Exosomes, peptides and peri-procedure management – comparative investigations
Introduction: Exosome technology is a promising new advancement in therapeutic options but is still in its early stages, leading to uncertainties. A small pilot study compared traditional peptide technology (Regenerating Skin Nectar with TriHex Technology® and TriHex Technology® peptide + Octapeptide) to two leading exosome products (Stem cell derived Lyophilized exosomes and Platelet derived exosomes) for post-procedure use. These studies were carried out on pre-clinical (ex vivo) and clinical front to investigate effects on the extracellular matrix, dermo-epidermal junction, and skin tolerance as post-procedure outcomes.
Methods and materials: The ex vivo model study was conducted by 3D Genomics using photodamaged skin from facelift patients. The skin was divided, processed under BSL2 conditions and cultured in transwells with specific media. Treatments, including peptides and platelet-derived products, were applied daily for 7 days, while stem cell-derived exosomes were applied as a single application as per the described usage. One set was left untreated as a control.
Skin samples were treated and analyzed using immunohistochemistry staining for tropoelastin and CD44. RNA was isolated after treatments and sequenced to assess changes in gene expression. The study aimed to compare the effects of different treatments on skin regeneration and tolerance. Clinically, the participants underwent microneedling of the face and applied exosomes and peptides on each side of the face as comparisons. Participants completed questionnaires on Day 0. On Days 0,1,2,3 and 4 participants completed their self-healing ratings and were also assessed by an assessor on their healing rating on a 5-point scale.
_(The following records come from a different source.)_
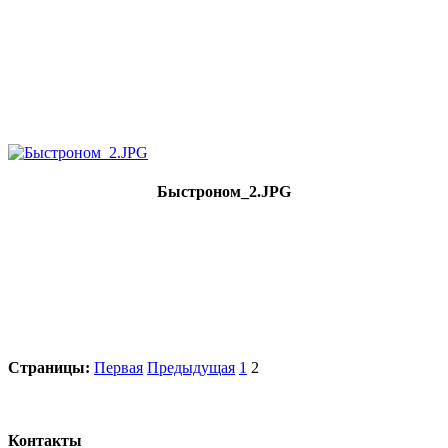
Быстроном_2.JPG
Страницы:
Первая
Предыдущая
1
2
Контакты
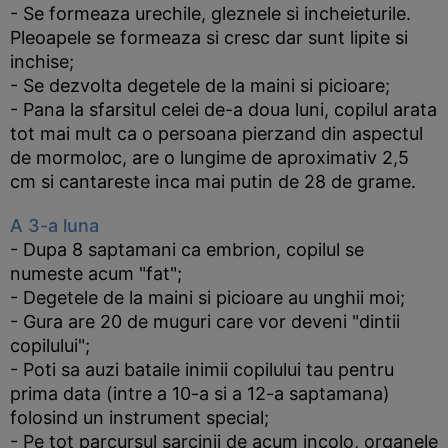
- Se formeaza urechile, gleznele si incheieturile.
Pleoapele se formeaza si cresc dar sunt lipite si
inchise;
- Se dezvolta degetele de la maini si picioare;
- Pana la sfarsitul celei de-a doua luni, copilul arata
tot mai mult ca o persoana pierzand din aspectul
de mormoloc, are o lungime de aproximativ 2,5
cm si cantareste inca mai putin de 28 de grame.
A 3-a luna
- Dupa 8 saptamani ca embrion, copilul se
numeste acum "fat";
- Degetele de la maini si picioare au unghii moi;
- Gura are 20 de muguri care vor deveni "dintii
copilului";
- Poti sa auzi bataile inimii copilului tau pentru
prima data (intre a 10-a si a 12-a saptamana)
folosind un instrument special;
- Pe tot parcursul sarcinii de acum incolo, organele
Results: The plated exosome products exhibited significant toxicity in the ex vivo model and neither of the exosome products produced relevant changes in gene expression or regenerative effects in this model. Participants in the small clinical series experienced unpleasant burning and stinging in keeping with the effects seen in the ex vivo model. In contrast, the peptide technology showed favorable gene expression upregulation and histological changes in the extracellular matrix and was well-tolerated and comfortable for post-procedure use, as has been demonstrated in multiple clinical trials.
Conclusion: The overall impression from these pilot studies suggests that peptide formulations are better tolerated and more effectively target ECM regenerative effects. Conversely, exosome preparations appear to be prone to skin reactions and lack clear targeting of skin regenerative pathways.